Aside from teh diode which will drop about half a volt or more (depending on the current drawn thru it--more current, more drop across it) most of the 5v regulators on these don't supply much current. They often use the low power tiny version of the 7805 that *with a proper heatsink* can supply as much as 100mA, but which in these controllers probably has no heatsinking and will be warmer than ambient already just because of the heat from everything else inside the controller, and so would have to be derated. By how much, I don't know--they're probably not genuine brand-name parts so the spec sheets for those wouldn't apply, and may not be as capable as the genuine parts in the first place. So I'd just cut that in half.
So 50mA to run everything on the bike that needs 5v--the controller MCU, assorted logic circuits outside the MCU, pullups for the motor halls, power for all the sensors (mtoro halls, throttle, pas, ebrakes if you have them, etc).
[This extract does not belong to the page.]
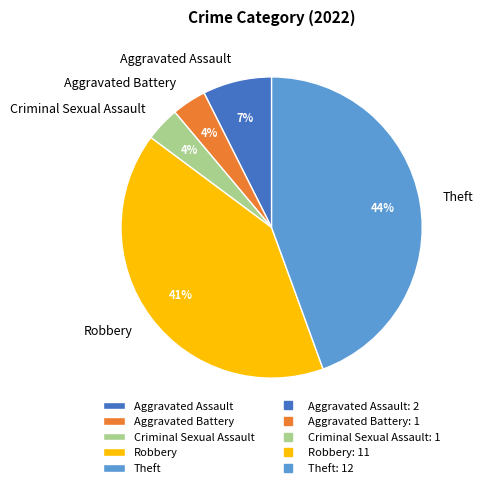

How many slices are in this pie chart?

5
If you have a misbehaving device that takes more power than it should, it could drop the voltage on the rest of the bus by overloading the 5v supply, and it doesnt' take much to do that.
That said: Most of the halls used in throttles will output half of whatever their supply voltage when no magnet is present, or at half-throttle. The magnets in the throttle don't seem to usually allow full output, but only "most" of the output, just not placed right to give the full output range. Some throttles only go up to about 3.5v even with a full 5v input, and some go as high as 4.1-4.2v with 5v input.
You can test the throttle with a USB charger and just the throttle, no other ebike parts. Connect the USB charger's output to the throttle's ground and 5v input, and a multimeter from ground to throttle signal output. Youll probably read around 0.8-1v at throttle off, and around 3-4v at full throttle.
But whatever you get there, you should get the same on the controller assuming you ahve the same supply voltage (you'll have eto measrue that). If hte controller supply is lower, the throttle will be lower proportionally.